I shiver. It is getting dark earlier now, being winter and all. The streets also seem to funnel all the wind down the one road, freezing you quicker than should be expected. Taylor’s arm around me tightens and I’m dragged into his warm body. Not only an entertainment machine but also a heating unit. Boy does this guy surprise me. I smile for about the billionth time this evening. Taylor has always liked my smile. He says it reminds him of an angel and I remind him that he has never seen an angel. At that point he’ll smile himself and say that no angel would set foot in our apartment for fear of being outshone by my beauty. Always the charmer. I smile some more, thanking the heavens that I’m here tonight, next to the man I love. Also next to the restaurant. I’m starving!

*   *   *

I thought he had gone. I figured that after shooting Helen he would flee, both the police and any vengeance that I would rain down upon him.
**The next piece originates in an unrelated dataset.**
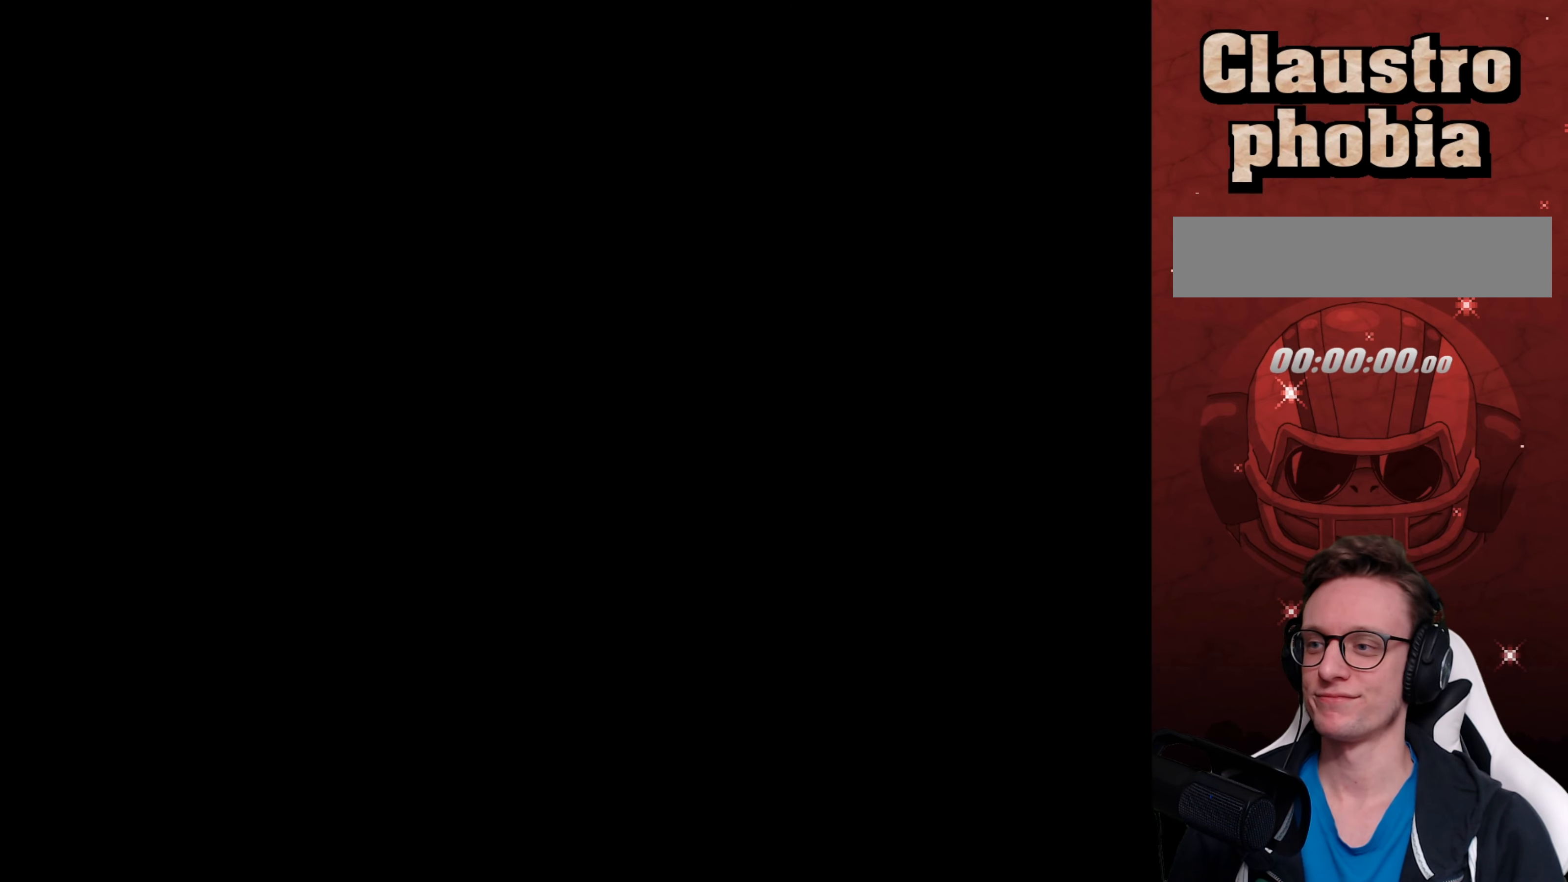
{"buttons": ["Y"], "events": []}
But he had remained, a menacing shadow standing above me. He must still have his gun, he’d only used three shots for Helen, so depending on the make he had at least three more for me, maybe more. I didn’t wait to find out. Although I’m usually a curious guy, the risk of dying tended to drain that out of me. I would have liked to know who the killer was but I was not going to be the cat that let it’s curiosity kill it. Scrambling to my feet, I flee down the street. I never once turned my head back, that would slow me down.

On and on I run, never dropping in pace. I don’t know how I was doing it, probably adrenaline. Maybe it was the numbness I already felt at Helen’s death stopping me from feeling any pain. I don’t question it. I just run. After several minutes, I didn’t count exactly how many, I begin to slow. I never heard a noise behind me, no heavy breathing or footsteps that weren’t my own. So I stop, prepare to continue if he remained behind me, and peer back. Only a dark empty street greeted me. This didn’t mean anything. He could have hidden behind the corner and was now waiting for me to double back and find Helen again. He might have travelled a different route and was now sneaking up behind me the other way. I spin around to make sure. No murderer, not even a moth attracted by streetlights. I was alone. Alone and lost.

Scanning my surroundings I realised that the previous judgement was false. I wasn’t ‘lost’ at all. Oddly, although I guess my body took me here as a source of comfort, I was in my neighbourhood, less than a hundred metres from my apartment. Our apartment. Just because Helen wasn’t here didn’t mean that the place didn’t belong to her as well. And right now it was my safe haven, the place I needed to be. I could get my head together, call the police, grieve. I needed to be home, so home is where I went. I look over my shoulder to make sure the shooter wasn’t waiting for me.

*   *   *

The restaurant was stunning. We try to go to a different restaurant each month, trying to try new things. Occasionally we’d not be bothered and would go to a restaurant that we’d been to before and really loved. Tonight wasn’t like that. This was an Italian restaurant, run by an Italian family. It was very small-scale but this gave it the perfect amount of atmosphere but privacy as well.

“You’d think that after all these years we’d run out of things to say to each other” Taylor says. I finish my mouthful before speaking. I forgot to say: the food is exquisite.

“Not with you being a writer. You’re the master of words”

“And yet I can’t find the words to describe your beauty”

I smile. What a corny, but very very sweet line. I can feel my face blush bright red and look down into my plate of pasta. Taylor can see my reaction and he laughs, a small chuckle. It always brightens my spirits when I hear that chuckle.

“You’d also think that after all these years you’d let me complement you with becoming embarrassed”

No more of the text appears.